Publié le 22 octobre 2025 à 10h30. Des psychologues de l’Université de Nouvelle-Galles du Sud pourraient avoir percé le mystère des hallucinations auditives dans la schizophrénie, attribuant ce symptôme à une défaillance du cerveau à reconnaître sa propre voix intérieure. Ces découvertes ouvrent la voie à une potentielle confirmation biologique de la maladie, actuellement dépourvue de test diagnostique.
Hallucinations auditives : le cerveau se trompe sur la source de la voix
Des recherches menées par des psychologues de la Université de Nouvelle-Galles du Sud (UNSW) à Sydney apportent un nouvel éclairage sur la cause des hallucinations auditives, un symptôme caractéristique de la schizophrénie. Selon cette étude, le fait d’entendre des voix chez les personnes atteintes de schizophrénie résulterait d’une perturbation de la capacité du cerveau à distinguer sa propre voix intérieure de celle d’autrui.
Cette avancée significative pourrait, à terme, contribuer à l’établissement d’une preuve biologique objective pour diagnostiquer la schizophrénie, une maladie pour laquelle il n’existe aujourd’hui aucun test de détection spécifique.
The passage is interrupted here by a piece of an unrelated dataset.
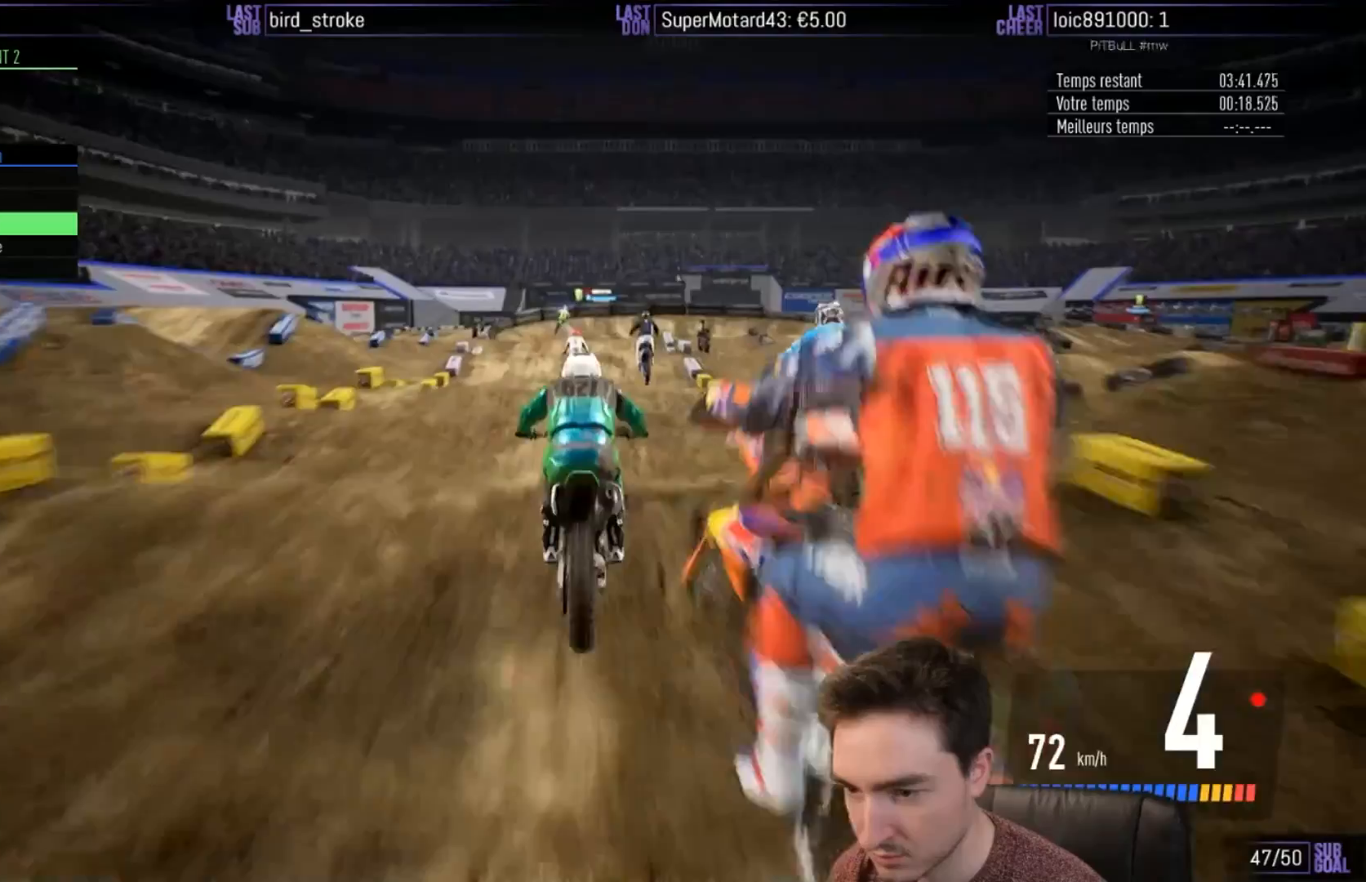
{"buttons": ["R2"], "left_stick": "center", "right_stick": "up", "events": [[300, "left_stick", "center"], [300, "right_stick", "center"], [383, "right_stick", "up"]]}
« Parler, même mentalement, réduit l’activité de la partie du cerveau qui traite les sons extérieurs », explique Thomas Whitford, responsable de l’étude. « Le cerveau anticipe le son de notre propre voix. Pour les personnes qui entendent des voix, cette anticipation semble échouer, et le cerveau réagit comme si le son provenait de l’extérieur. » Ces observations viennent confirmer des théories circulant depuis un demi-siècle.
Une expérience pour mesurer la réponse cérébrale
L’étude a impliqué trois groupes de participants : 55 personnes souffrant de troubles du spectre schizophrénique ayant entendu des voix durant la semaine précédant l’expérience ; un deuxième groupe de patients n’ayant pas d’antécédents récents d’hallucinations auditives ; et un troisième groupe de 43 personnes en bonne santé, sans historique de schizophrénie.
Grâce à un appareil d’électroencéphalographie (EEG) mesurant l’activité cérébrale, les chercheurs ont enregistré les ondes cérébrales des participants pendant qu’ils écoutaient des sons via des écouteurs. Il leur était également demandé d’imaginer prononcer mentalement la syllabe « bah » ou « bih » au moment précis où ils percevaient l’un de ces sons, sans savoir si le son entendu correspondrait à leur pensée.
Chez les participants sains, lorsque le son perçu correspondait à la syllabe imaginée, l’EEG a révélé une activité réduite dans le cortex auditif, la région du cerveau responsable du traitement des sons et de la parole. Cette diminution d’activité s’explique par l’anticipation du son par le cerveau, qui atténue ainsi sa propre réponse, un mécanisme similaire à celui observé lors de la parole à voix haute.
À l’inverse, les personnes ayant récemment expérimenté des hallucinations auditives ont montré une réaction cérébrale accrue. « Leur cerveau réagissait de manière plus intense à leur monologue interne », souligne Thomas Whitford. Les participants du deuxième groupe ont présenté des réactions intermédiaires entre les deux extrêmes.
Les détails de cette recherche ont été publiés dans le journal scientifique Schizophrenia Bulletin.